Danijela Topalovic
My excitement at moving into a student house this September was palpable. I was ready to rectify my previous academic inadequacies, but I also had this rather inspiring image of myself becoming an independent domestic goddess.
This was my time I thought; an actual house where I could put all those years of watching How Clean is your House? to good use and to prove I could deal with grown up stuff like paying for the TV license. But instead I spent most of the first month battling with lazy and arrogant landlords who I have come to realise are programmed to perpetually lie.
By now you have all probably heard the horror stories from older students, or experienced the mayhem yourselves: “We have cockroaches”, “Mice eat all of our food” and the most recent one I have come across is “We have so much damp in the house, we’ve now inherited pet slugs in the living room.” You sympathise and offer some seriously inadequate advice, but internally you think to yourself that the person is a complete twat. Who would move into a house with infestations and damp? As a potential tenant you endeavour to find a house in the best location with excellent amenities. However, recently I have unexpectedly been left with a sense of empathy for all those students who think they have done everything right but end up living somewhere where their main line of thought is directed at ‘what could go wrong now?’
The problem lies in the fact that we are expected to find a house in January and then hurriedly sign a tenancy agreement. There is no way of knowing what could go wrong with the house before September; at least with Halls of Residence you are guaranteed a certain standard of housing, whereas with student properties the swap-over period from an old tenancy agreement to a new one is a mere few days. This means there is barely any time for the paint to dry before we take over from last year’s students, never mind a time frame for major maintenance works to take place. Current tenancy contracts that Manchester Student Homes approve allow this practise to continue.
When I moved into my house the boiler was broken, which meant no heating or hot water for two weeks, and after ten days of repeated attempts to fix the boiler which the engineer himself admitted was a useless task, the decision was made to replace it. During this interim period I happened to complain to the agency that the house was extremely cold and I was met with the response that I should plug in electric heaters. Yes, fine, a very costly replacement but it would have at least kept me warm. But this was made impossible by the fact that most of the electrical sockets in the house did not work. There was also a wall of damp which needed replastering two weeks into the tenancy contract and a multitude of other less serious problems. Coupled with bedroom locks that did not work, a shower rail that kept falling on me and a crazy ex-Spanish tenant trying to get in with his old set of keys and you have a bit of a nightmare. Then imagine a Carbon Monoxide Alarm going off at 3am on a Sunday morning and not being able to contact your landlord until Monday; numerous voicemails, a formal letter of complaint and calls to the maintenance team were not enough to rouse even an ounce of concern from the landlord. Rather than question our well being and the possibility of a gas/carbon monoxide leak, there was a preoccupation with whether the emergency engineer would charge for the call-out. Moreover, most of these problems were only resolved after weeks upon weeks of constant nagging, visits to the office and an abundance of angry phone calls; something which as paying tenants we should not have to do.
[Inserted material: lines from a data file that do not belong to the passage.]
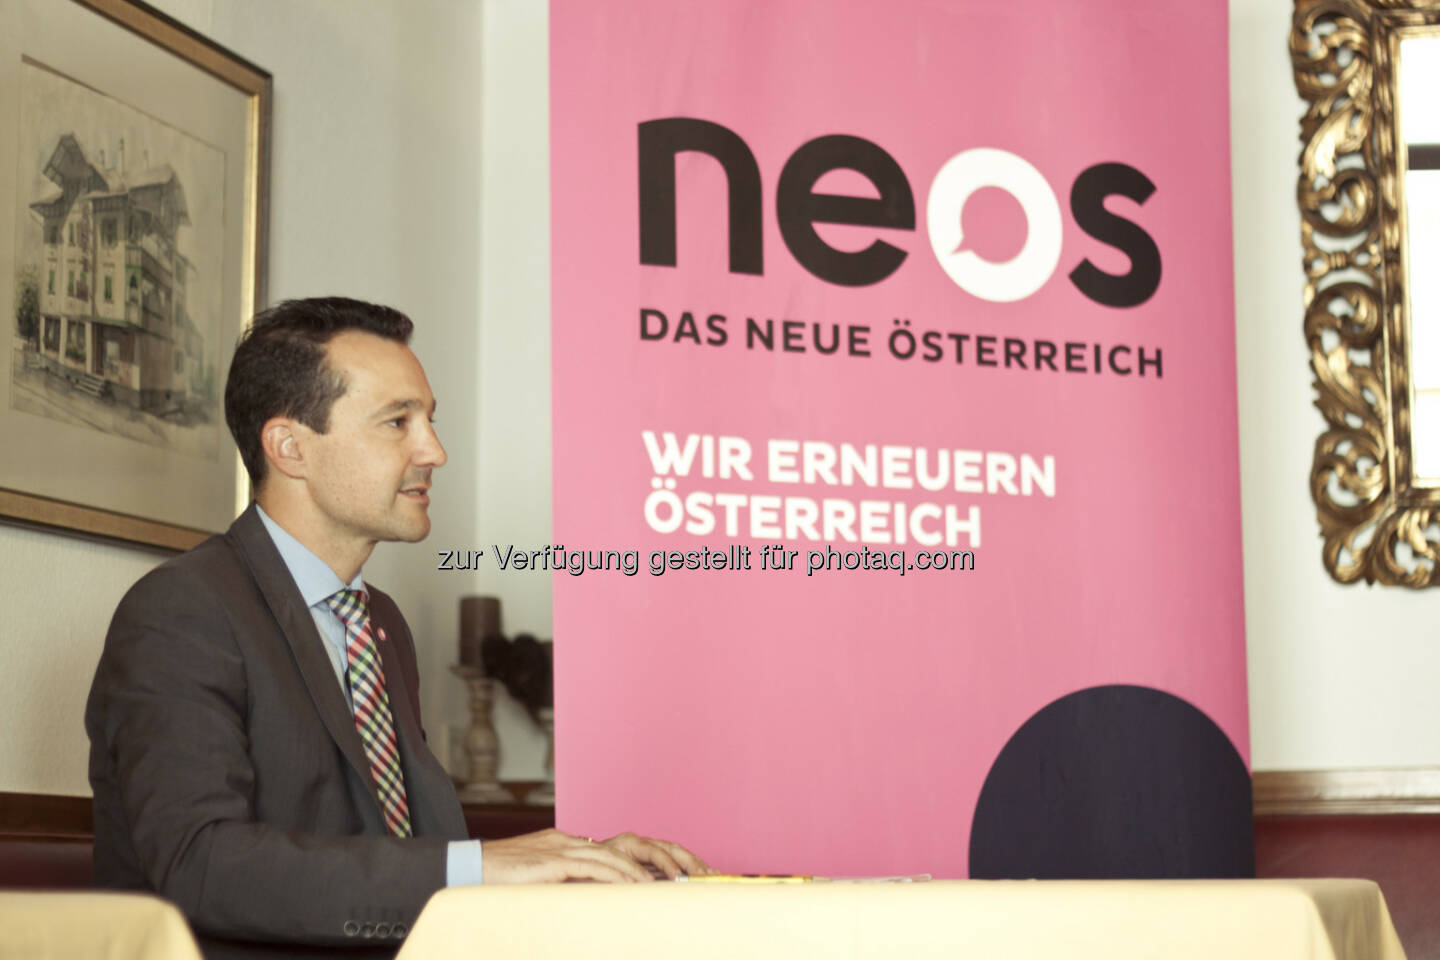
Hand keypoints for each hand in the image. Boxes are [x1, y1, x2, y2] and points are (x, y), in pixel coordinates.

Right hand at [481, 828, 710, 883]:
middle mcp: (571, 842)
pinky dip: (617, 877)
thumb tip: (587, 905)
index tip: (675, 876)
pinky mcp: (551, 861)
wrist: (464, 868)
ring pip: (615, 856)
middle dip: (662, 859)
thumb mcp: (539, 884)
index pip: (619, 851)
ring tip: (670, 886)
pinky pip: (592, 867)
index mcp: (569, 846)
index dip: (649, 863)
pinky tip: (634, 889)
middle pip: (628, 845)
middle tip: (690, 874)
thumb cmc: (496, 882)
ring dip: (645, 872)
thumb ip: (564, 888)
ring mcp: (561, 848)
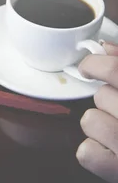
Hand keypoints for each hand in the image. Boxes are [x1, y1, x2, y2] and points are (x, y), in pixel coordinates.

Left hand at [77, 40, 117, 181]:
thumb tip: (105, 48)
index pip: (115, 70)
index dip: (95, 64)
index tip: (89, 67)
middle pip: (101, 96)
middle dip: (111, 102)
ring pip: (90, 120)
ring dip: (102, 125)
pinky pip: (86, 151)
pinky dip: (95, 151)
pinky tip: (114, 152)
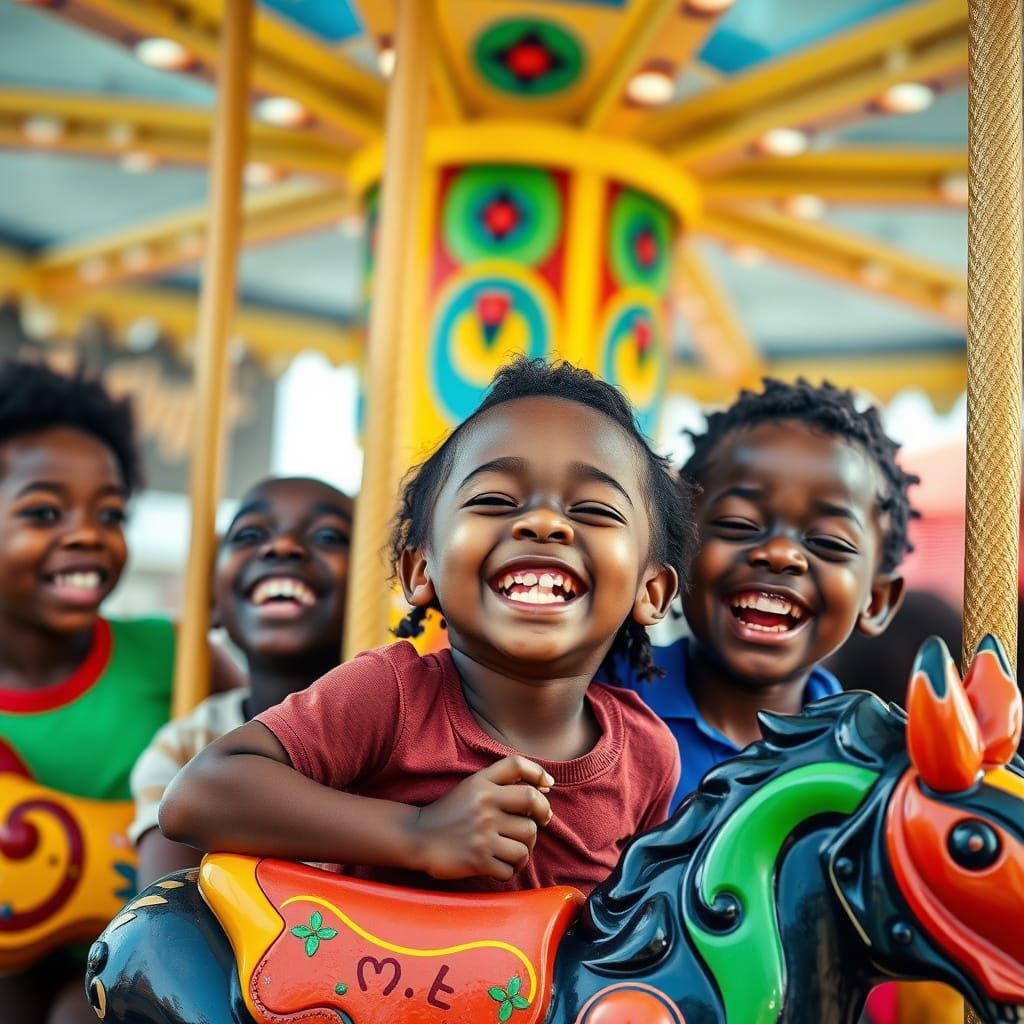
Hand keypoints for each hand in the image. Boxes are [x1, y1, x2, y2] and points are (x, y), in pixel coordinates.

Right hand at [410, 755, 553, 881]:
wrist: (417, 837)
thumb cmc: (450, 812)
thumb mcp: (472, 786)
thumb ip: (503, 779)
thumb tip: (546, 785)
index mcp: (482, 784)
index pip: (518, 766)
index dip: (539, 773)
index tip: (548, 787)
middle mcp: (484, 805)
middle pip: (533, 807)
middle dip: (541, 818)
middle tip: (535, 825)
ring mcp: (482, 833)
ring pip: (527, 842)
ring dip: (524, 849)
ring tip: (513, 850)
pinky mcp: (479, 860)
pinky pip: (511, 868)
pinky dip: (510, 870)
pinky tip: (501, 865)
Encounters such as these are also not conducive to a good tenant and landlord relationship which contracts subsequently state is a must.
Landlords of student housing need strict regulation; time and time again they breach the health and safety clause of the contracts they agree to adhere to, and it is not acceptable. Students are not slobs; we are equal members of society and therefore we should be presented with the same respect that other paying tenants all over the country are afforded. There is no reprieve for bad student housing; it can affect your whole academic year and is an affirmation of the lack of regard for students in the property market. Landlords need to remember to not bite the hand that feeds them; without students they would not be where they are today.